● YOUR TASK
Show each line in the rows below that contains the word "Erstattungen".

● PROVIDED RECORDS
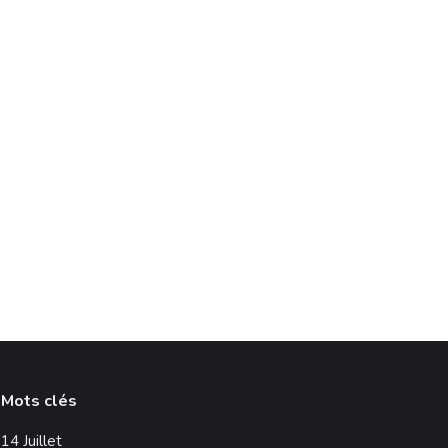
Mots clés
14 Juillet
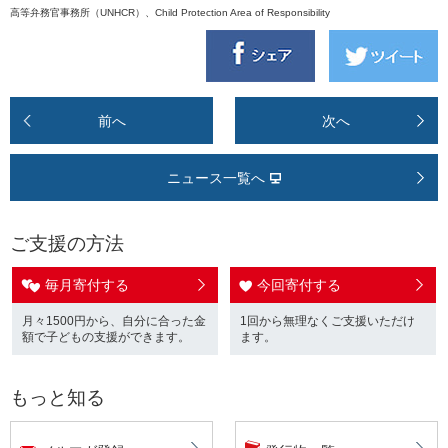
高等弁務官事務所（UNHCR）、Child Protection Area of Responsibility
前へ
次へ
ニュース一覧へ
ご支援の方法
毎月寄付する
今回寄付する
月々1500円から、自分に合った金
1回から無理なくご支援いただけ
額で子どもの支援ができます。
ます。
もっと知る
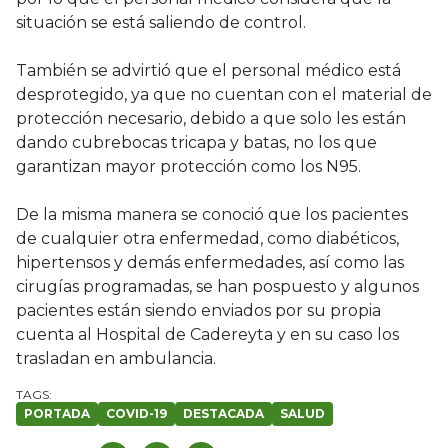
situación se está saliendo de control.
También se advirtió que el personal médico está
desprotegido, ya que no cuentan con el material de
protección necesario, debido a que solo les están
dando cubrebocas tricapa y batas, no los que
garantizan mayor protección como los N95.
De la misma manera se conoció que los pacientes
de cualquier otra enfermedad, como diabéticos,
hipertensos y demás enfermedades, así como las
cirugías programadas, se han pospuesto y algunos
pacientes están siendo enviados por su propia
cuenta al Hospital de Cadereyta y en su caso los
trasladan en ambulancia.
PORTADA
COVID-19
DESTACADA
SALUD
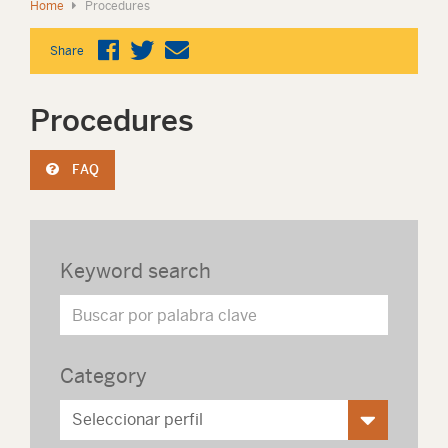
Home
Procedures
Share
Procedures
FAQ
Keyword search
Category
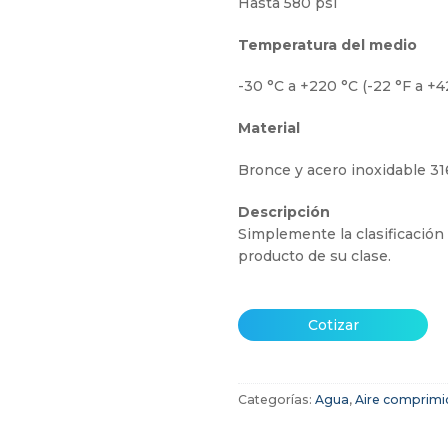
Hasta 580 psi
Temperatura del medio
-30 °C a +220 °C (-22 °F a +42
Material
Bronce y acero inoxidable 31
Descripción
Simplemente la clasificación
producto de su clase.
Cotizar
Categorías:
Agua
,
Aire comprimi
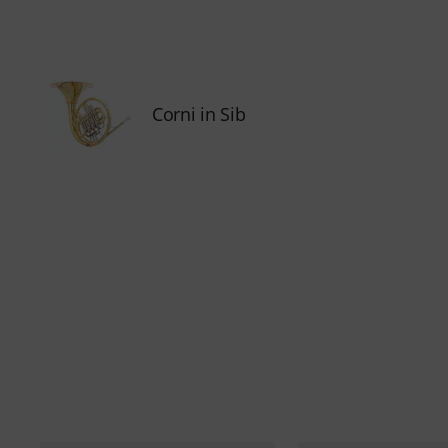
Corni in Sib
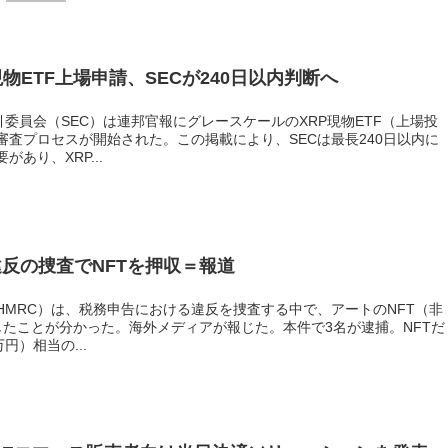
物ETF上場申請、SECが240日以内判断へ
引委員会（SEC）は連邦官報にグレースケールのXRP現物ETF（上場投
査プロセスが開始された。この掲載により、SECは最長240日以内に
あり、XRP...
反の捜査でNFTを押収＝報道
HMRC）は、税務申告における違反を捜査する中で、アートのNFT（非
したことが分かった。海外メディアが報じた。本件で3名が逮捕。NFTだ
円）相当の...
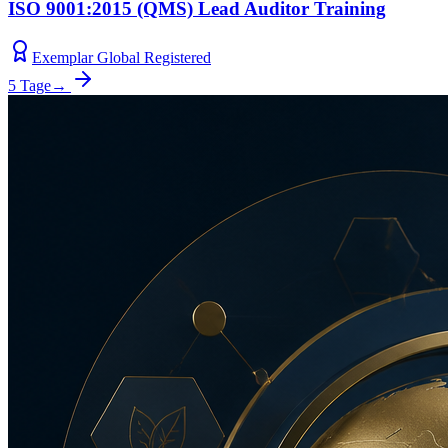
ISO 9001:2015 (QMS) Lead Auditor Training
Exemplar Global Registered
5 Tage
→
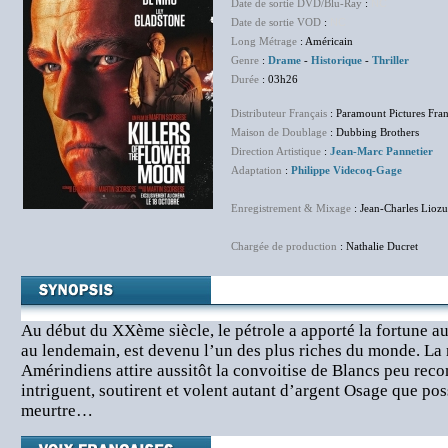
Date de sortie DVD/Blu-Ray
:
NC
Date de sortie VOD
:
NC
Long Métrage
: Américain
Genre
:
Drame
-
Historique
-
Thriller
Durée
: 03h26
Distributeur Français
: Paramount Pictures Fra
Maison de Doublage
: Dubbing Brothers
Direction Artistique
:
Jean-Marc Pannetier
Adaptation
:
Philippe Videcoq-Gage
Enregistrement & Mixage
: Jean-Charles Liozu
Chargée de production
: Nathalie Ducret
Au début du XXème siècle, le pétrole a apporté la fortune a
au lendemain, est devenu l’un des plus riches du monde. La 
Amérindiens attire aussitôt la convoitise de Blancs peu re
intriguent, soutirent et volent autant d’argent Osage que pos
meurtre…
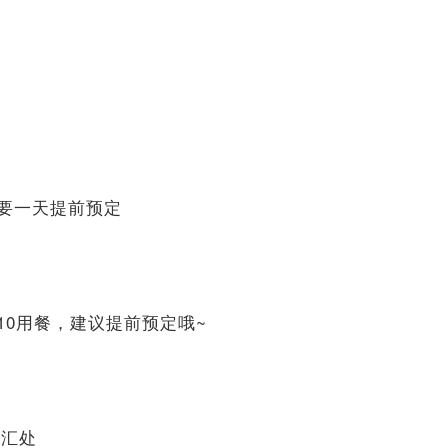
、
少需要一天提前预定
8-10用餐，建议提前预定哦~
交汇处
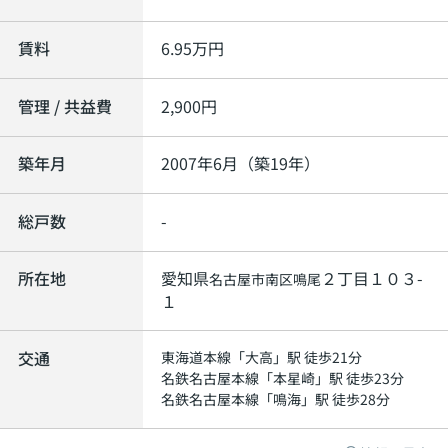
賃料
6.95
万円
管理 / 共益費
2,900円
築年月
2007年6月（築19年）
総戸数
-
所在地
愛知県
２丁目１０３-
名古屋市南区
鳴尾
１
交通
東海道本線
「
大高
」駅 徒歩21分
名鉄名古屋本線
「
本星崎
」駅 徒歩23分
名鉄名古屋本線
「
鳴海
」駅 徒歩28分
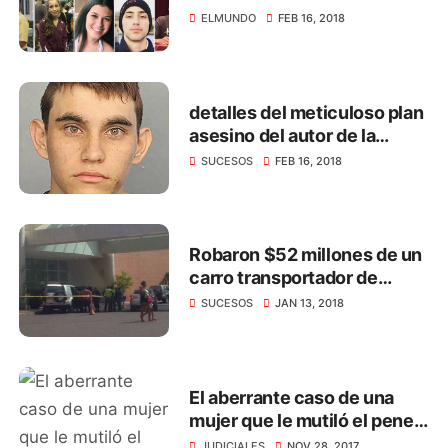
ELMUNDO
FEB 16, 2018
detalles del meticuloso plan
asesino del autor de la
masacre de Florida
SUCESOS
FEB 16, 2018
Robaron $52 millones de un
carro transportador de
valores en centro comercial
SUCESOS
JAN 13, 2018
de Santa Marta
El aberrante caso de una
mujer que le mutiló el pene a
su amante con una tijera
JUDICIALES
NOV 28, 2017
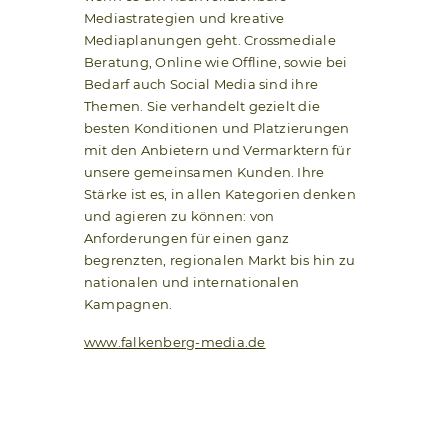
Mediastrategien und kreative
Mediaplanungen geht. Crossmediale
Beratung, Online wie Offline, sowie bei
Bedarf auch Social Media sind ihre
Themen. Sie verhandelt gezielt die
besten Konditionen und Platzierungen
mit den Anbietern und Vermarktern für
unsere gemeinsamen Kunden. Ihre
Stärke ist es, in allen Kategorien denken
und agieren zu können: von
Anforderungen für einen ganz
begrenzten, regionalen Markt bis hin zu
nationalen und internationalen
Kampagnen.
www.falkenberg-media.de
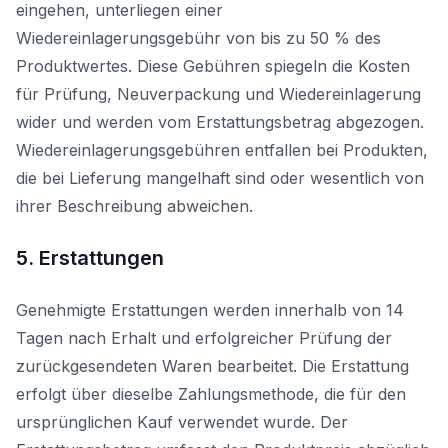
eingehen, unterliegen einer
Wiedereinlagerungsgebühr von bis zu 50 % des
Produktwertes. Diese Gebühren spiegeln die Kosten
für Prüfung, Neuverpackung und Wiedereinlagerung
wider und werden vom Erstattungsbetrag abgezogen.
Wiedereinlagerungsgebühren entfallen bei Produkten,
die bei Lieferung mangelhaft sind oder wesentlich von
ihrer Beschreibung abweichen.
5. Erstattungen
Genehmigte Erstattungen werden innerhalb von 14
Tagen nach Erhalt und erfolgreicher Prüfung der
zurückgesendeten Waren bearbeitet. Die Erstattung
erfolgt über dieselbe Zahlungsmethode, die für den
ursprünglichen Kauf verwendet wurde. Der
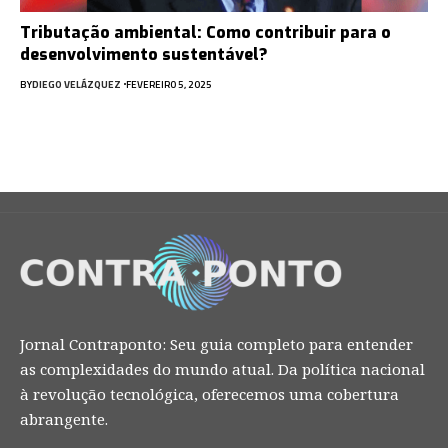
Tributação ambiental: Como contribuir para o
desenvolvimento sustentável?
BY
DIEGO VELÁZQUEZ
FEVEREIRO 5, 2025
Jornal Contraponto: Seu guia completo para entender
as complexidades do mundo atual. Da política nacional
à revolução tecnológica, oferecemos uma cobertura
abrangente.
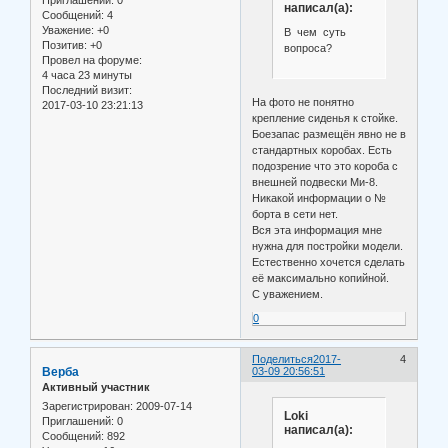
написал(а):
Сообщений:
4
Уважение:
+0
В чем суть
Позитив:
+0
вопроса?
Провел на форуме:
4 часа 23 минуты
Последний визит:
На фото не понятно
2017-03-10 23:21:13
крепление сиденья к стойке.
Боезапас размещён явно не в
стандартных коробах. Есть
подозрение что это короба с
внешней подвески Ми-8.
Никакой информации о №
борта в сети нет.
Вся эта информация мне
нужна для постройки модели.
Естественно хочется сделать
её максимально копийной.
С уважением.
0
Поделиться
2017-
4
Верба
03-09 20:56:51
Активный участник
Зарегистрирован
: 2009-07-14
Loki
Приглашений:
0
написал(а):
Сообщений:
892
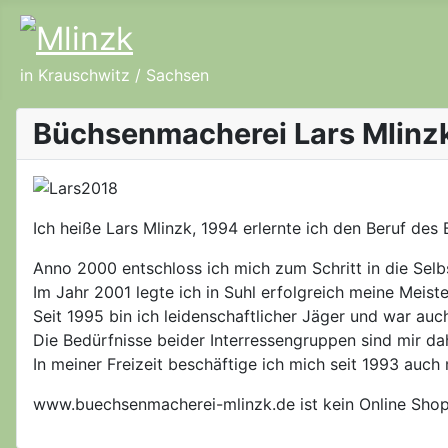
in Krauschwitz / Sachsen
Büchsenmacherei Lars Mlinz
Ich heiße Lars Mlinzk, 1994 erlernte ich den Beruf de
Anno 2000 entschloss ich mich zum Schritt in die Selb
Im Jahr 2001 legte ich in Suhl erfolgreich meine Meist
Seit 1995 bin ich leidenschaftlicher Jäger und war auch
Die Bedürfnisse beider Interressengruppen sind mir da
In meiner Freizeit beschäftige ich mich seit 1993 auc
www.buechsenmacherei-mlinzk.de ist kein Online Shop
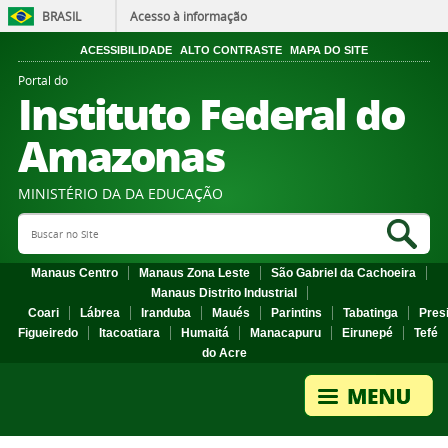
BRASIL
Acesso à informação
ACESSIBILIDADE
ALTO CONTRASTE
MAPA DO SITE
Portal do
Instituto Federal do
Amazonas
MINISTÉRIO DA DA EDUCAÇÃO
Search Site
Sea
Manaus Centro
Manaus Zona Leste
São Gabriel da Cachoeira
Manaus Distrito Industrial
Coari
Lábrea
Iranduba
Maués
Parintins
Tabatinga
Pres
Figueiredo
Itacoatiara
Humaitá
Manacapuru
Eirunepé
Tefé
do Acre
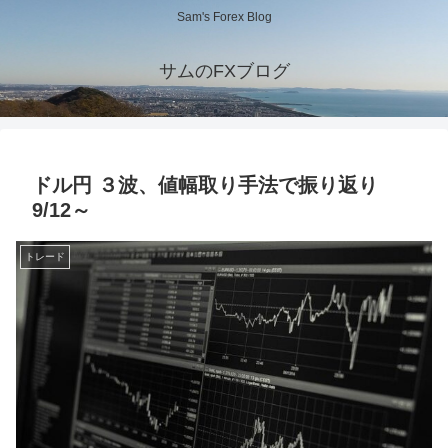
Sam's Forex Blog
サムのFXブログ
ドル円 ３波、値幅取り手法で振り返り
9/12～
トレード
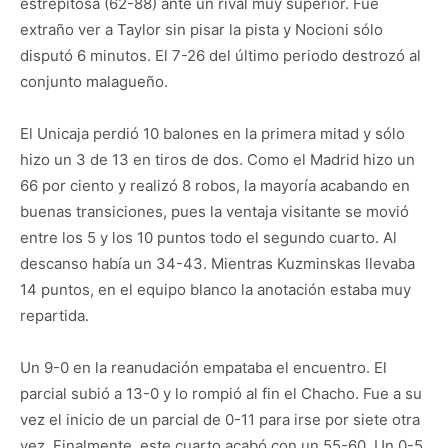
estrepitosa (62-88) ante un rival muy superior. Fue
extraño ver a Taylor sin pisar la pista y Nocioni sólo
disputó 6 minutos. El 7-26 del último periodo destrozó al
conjunto malagueño.
El Unicaja perdió 10 balones en la primera mitad y sólo
hizo un 3 de 13 en tiros de dos. Como el Madrid hizo un
66 por ciento y realizó 8 robos, la mayoría acabando en
buenas transiciones, pues la ventaja visitante se movió
entre los 5 y los 10 puntos todo el segundo cuarto. Al
descanso había un 34-43. Mientras Kuzminskas llevaba
14 puntos, en el equipo blanco la anotación estaba muy
repartida.
Un 9-0 en la reanudación empataba el encuentro. El
parcial subió a 13-0 y lo rompió al fin el Chacho. Fue a su
vez el inicio de un parcial de 0-11 para irse por siete otra
vez. Finalmente, este cuarto acabó con un 55-60. Un 0-5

● OUTPUT OF THE EXERCISE
5. Erstattungen
Genehmigte Erstattungen werden innerhalb von 14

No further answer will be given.